Farm animals and pedestrians may walk on the roads. Also, hilly terrain to the north of Lviv can make driving harder due to slippery driving conditions in winter. Look out for trucks parked on road shoulders when approaching the border. Also, beware of police speed traps near towns, such as Zhovkva, Rava Ruska and Chervonohrad.

DRIVING SOUTH OF LVIV

Please consider using CAR TRANSFERS BY LVIV ECOTOUR service for trips south of Lviv. Hiring our driver with car is not only an easy transfer option between towns in Ukraine, but you will also have a driver ready to assist as a tour guide in the Carpathian Mountains or through towns of rural Ukraine.

Driving south of Lviv with Lviv Ecotour’s driver is the fastest way to reach the Carpathian Mountains from Lviv. For day trips to the mountains you will be going on Highway M06 directly south of Lviv towards Stryi. Road M06 is the best quality highway in Ukraine. It passes near Lviv connecting it to the westernmost tip of Ukraine in the town of Chop. The foothills of the Carpathian Mountains can be reached from Lviv within about one hour.

Roads: M06 is Ukraine’s main highway

While driving on road M06 to the south of Lviv, for a moment you may forget that you are in Ukraine. The highway has been resurfaced and widened. The road is so smooth that it takes some time to get used to driving without bumps and potholes that are frequent on most roads in Ukraine. Road H09 also leads to the south of Lviv, and is a good way to reach the Carpathian wilderness near the border with Romania.
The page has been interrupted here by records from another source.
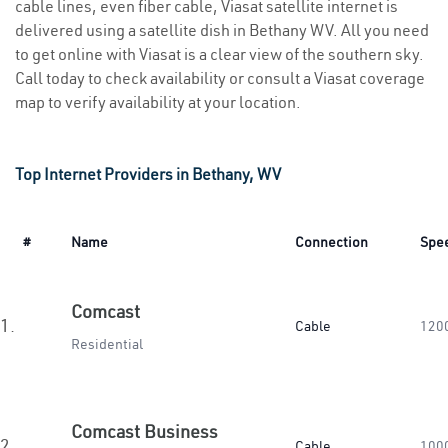
cable lines, even fiber cable, Viasat satellite internet is
delivered using a satellite dish in Bethany WV. All you need
to get online with Viasat is a clear view of the southern sky.
Call today to check availability or consult a Viasat coverage
map to verify availability at your location.
Top Internet Providers in Bethany, WV
#
Name
Connection
Spe
Comcast
1.
Cable
120
Residential
Comcast Business
2.
Cable
100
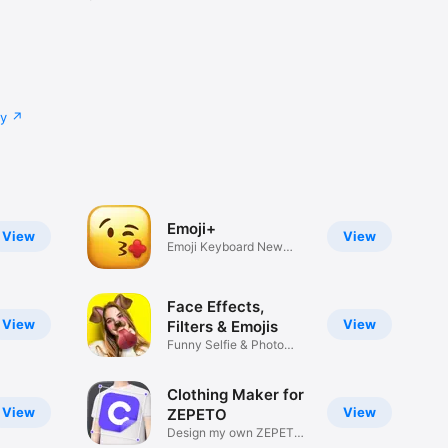
cy
Emoji+
View
View
Emoji Keyboard New
Emojis Font
Face Effects,
View
View
Filters & Emojis
Funny Selfie & Photo
Effects
Clothing Maker for
View
View
ZEPETO
Design my own ZEPETO
Item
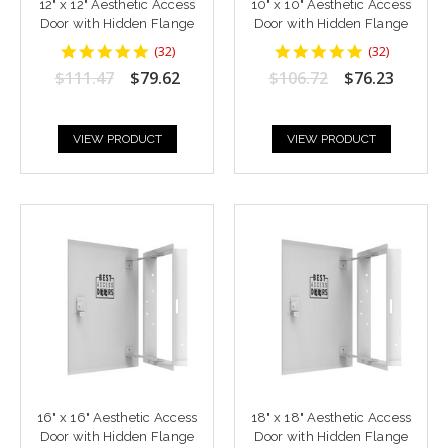
12" x 12" Aesthetic Access
10" x 10" Aesthetic Access
Door with Hidden Flange
Door with Hidden Flange
4.9375
4.9375
(
32
)
(
32
)
star
star
$111.47
$79.62
$106.72
$76.23
rating
rating
VIEW PRODUCT
VIEW PRODUCT
16" x 16" Aesthetic Access
18" x 18" Aesthetic Access
Door with Hidden Flange
Door with Hidden Flange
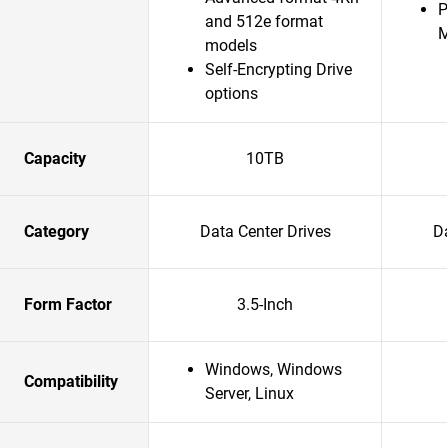
P
and 512e format
models
Self-Encrypting Drive
options
Capacity
10TB
Category
Data Center Drives
Da
Form Factor
3.5-Inch
Windows, Windows
Compatibility
Server, Linux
H09 runs through the towns of Rohatyn, Burshtyn and Ivano-Frankivsk.

Terrain: the shortest way to the mountains from Lviv

The area south of Lviv is mostly flat. The stretch through the mountains is winding and rises gradually to the Mountain Pass on Highway M06 near the old Hungarian border. Later the road dips towards the Great Hungarian plain with the towns of Mukachevo and Uzhogorod. The drive through the mountains in clear weather has some beautiful views of the terrain with distant villages scattered around the slopes.
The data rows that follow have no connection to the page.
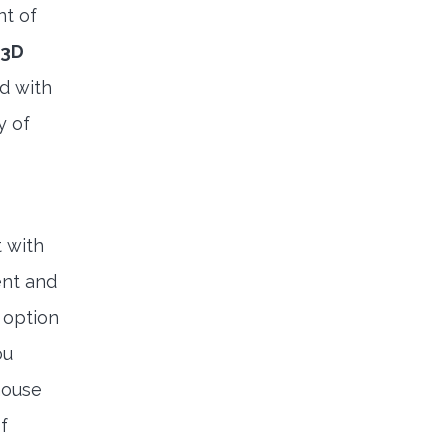
nt of
3D
nd with
y of
 with
ent and
 option
ou
house
f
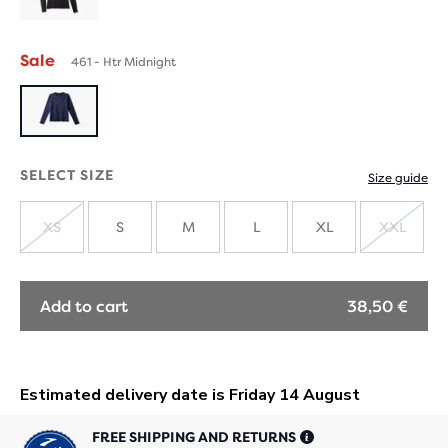
Sale
461 - Htr Midnight
SELECT SIZE
Size guide
XS
S
M
L
XL
XXL
SOLD
SOLD
OUT
OUT
Add to cart
38,50 €
FREE SHIPPING AND RETURNS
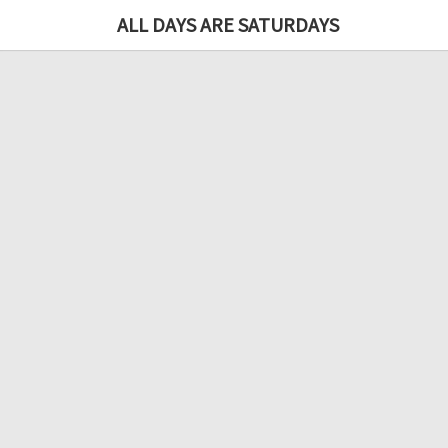
ALL DAYS ARE SATURDAYS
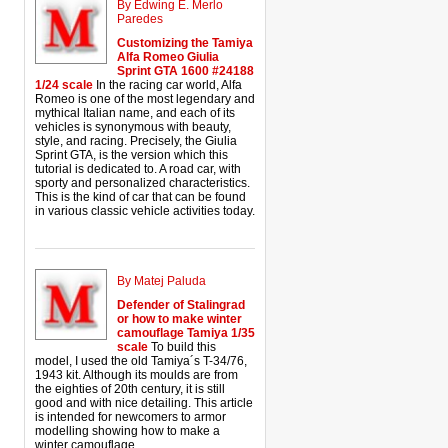
By Edwing E. Merlo
Paredes
Customizing the Tamiya
Alfa Romeo Giulia
Sprint GTA 1600 #24188
1/24 scale
In the racing car world, Alfa
Romeo is one of the most legendary and
mythical Italian name, and each of its
vehicles is synonymous with beauty,
style, and racing. Precisely, the Giulia
Sprint GTA, is the version which this
tutorial is dedicated to. A road car, with
sporty and personalized characteristics.
This is the kind of car that can be found
in various classic vehicle activities today.
By Matej Paluda
Defender of Stalingrad
or how to make winter
camouflage Tamiya 1/35
scale
To build this
model, I used the old Tamiya´s T-34/76,
1943 kit. Although its moulds are from
the eighties of 20th century, it is still
good and with nice detailing. This article
is intended for newcomers to armor
modelling showing how to make a
winter camouflage.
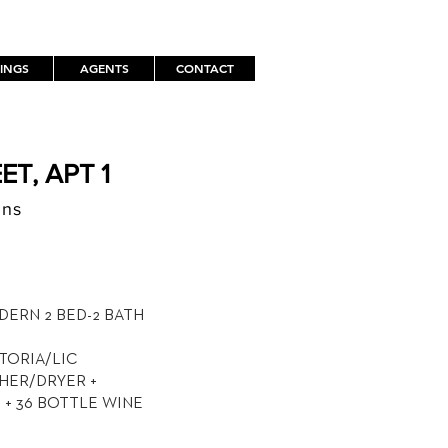
TINGS
AGENTS
CONTACT
ET, APT 1
ens
TH
DERN 2 BED-2 BATH
STORIA/LIC
SHER/DRYER +
+ 36 BOTTLE WINE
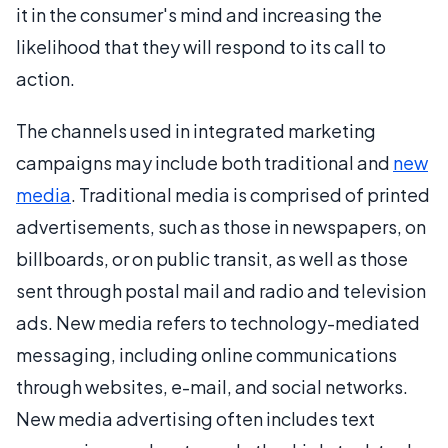
it in the consumer's mind and increasing the
likelihood that they will respond to its call to
action.
The channels used in integrated marketing
campaigns may include both traditional and
new
media
. Traditional media is comprised of printed
advertisements, such as those in newspapers, on
billboards, or on public transit, as well as those
sent through postal mail and radio and television
ads. New media refers to technology-mediated
messaging, including online communications
through websites, e-mail, and social networks.
New media advertising often includes text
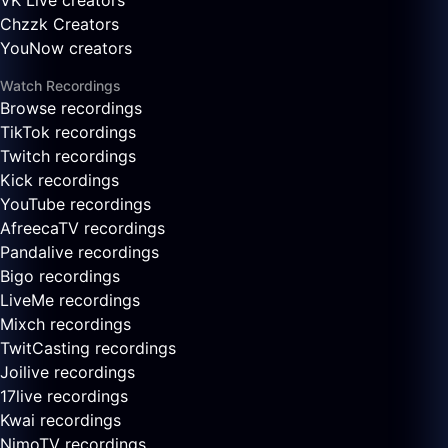
VK Live creators
Chzzk Creators
YouNow creators
Watch Recordings
Browse recordings
TikTok recordings
Twitch recordings
Kick recordings
YouTube recordings
AfreecaTV recordings
Pandalive recordings
Bigo recordings
LiveMe recordings
Mixch recordings
TwitCasting recordings
Joilive recordings
17live recordings
Kwai recordings
NimoTV recordings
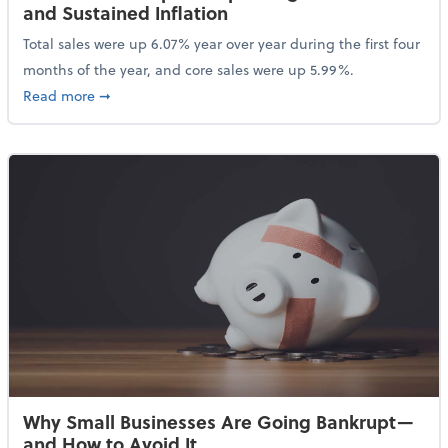
and Sustained Inflation
Total sales were up 6.07% year over year during the first four
months of the year, and core sales were up 5.99%.
about Sales Grew in April Despite High Gas Prices an
Read more
➞
Why Small Businesses Are Going Bankrupt—
and How to Avoid It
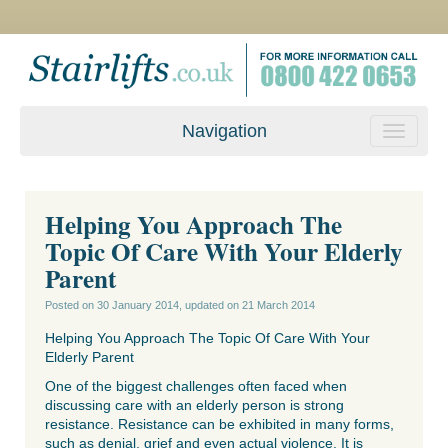
Navigation
Helping You Approach The
Topic Of Care With Your Elderly
Parent
Posted on
30 January 2014
, updated on
21 March 2014
Helping You Approach The Topic Of Care With Your
Elderly Parent
One of the biggest challenges often faced when
discussing care with an elderly person is strong
resistance. Resistance can be exhibited in many forms,
such as denial, grief and even actual violence. It is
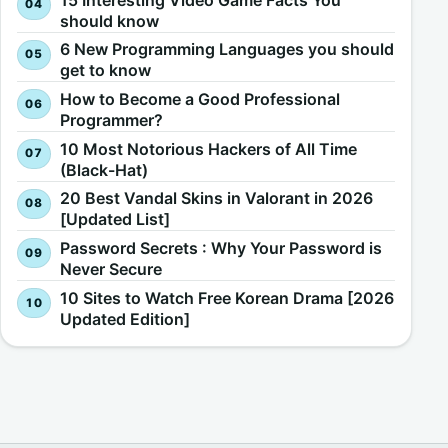
should know
6 New Programming Languages you should
get to know
How to Become a Good Professional
Programmer?
10 Most Notorious Hackers of All Time
(Black-Hat)
20 Best Vandal Skins in Valorant in 2026
[Updated List]
Password Secrets : Why Your Password is
Never Secure
10 Sites to Watch Free Korean Drama [2026
Updated Edition]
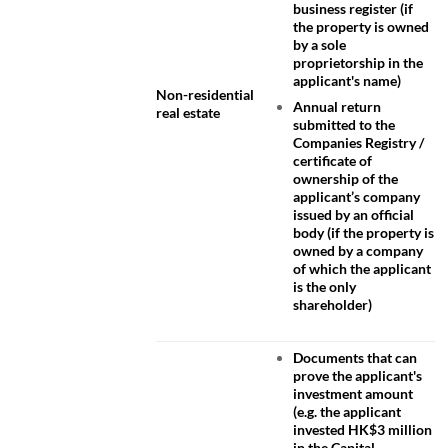
business register (if
the property is owned
by a sole
proprietorship in the
applicant's name)
Non-residential
Annual return
real estate
submitted to the
Companies Registry /
certificate of
ownership of the
applicant’s company
issued by an official
body (if the property is
owned by a company
of which the applicant
is the only
shareholder)
Documents that can
prove the applicant's
investment amount
(e.g. the applicant
invested HK$3 million
in the Capital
Towns: skip Ivano-Frankivsk on the way to the Carpathians

Stryi is an hour’s drive south of Lviv along M06. The town has some interesting sites, but the main highway goes around it and then rises towards the mountains. Ivano-Frankivsk is a large city along Road H09. It is comparable in size to Lviv. If you do not need to see the town, choose a ring road and head straight to the mountain town of Yaremche. Gas stations are almost everywhere along the way. Ivano-Frankivsk is a good place to stock up on food for the trip to the mountains.

Traffic: many pedestrians in towns along the way

As the main east to west roadway across Ukraine, Highway M06 is busier than most other roads. Heavy commercial traffic crossing the mountains on the way to Kyiv and more easterly destinations rumbles along M06 day and night. Fortunately, traffic is still very light compared to a similar road in Poland or Hungary. H09 to Ivano Frankivsk is rarely busy with the exception of slower stretches through Rohatyn and near Ivano Frankivsk.

What to Watch out For: horse drawn carts after dark

From spring to fall, slow moving farming equipment can cause delays and is poorly visible after dark. Also watch out for horse drawn carts that are frequent in this area. With the price of fuel constantly on the rise, horses are widely used by small farmers as cheap transportation, for haulage and field work.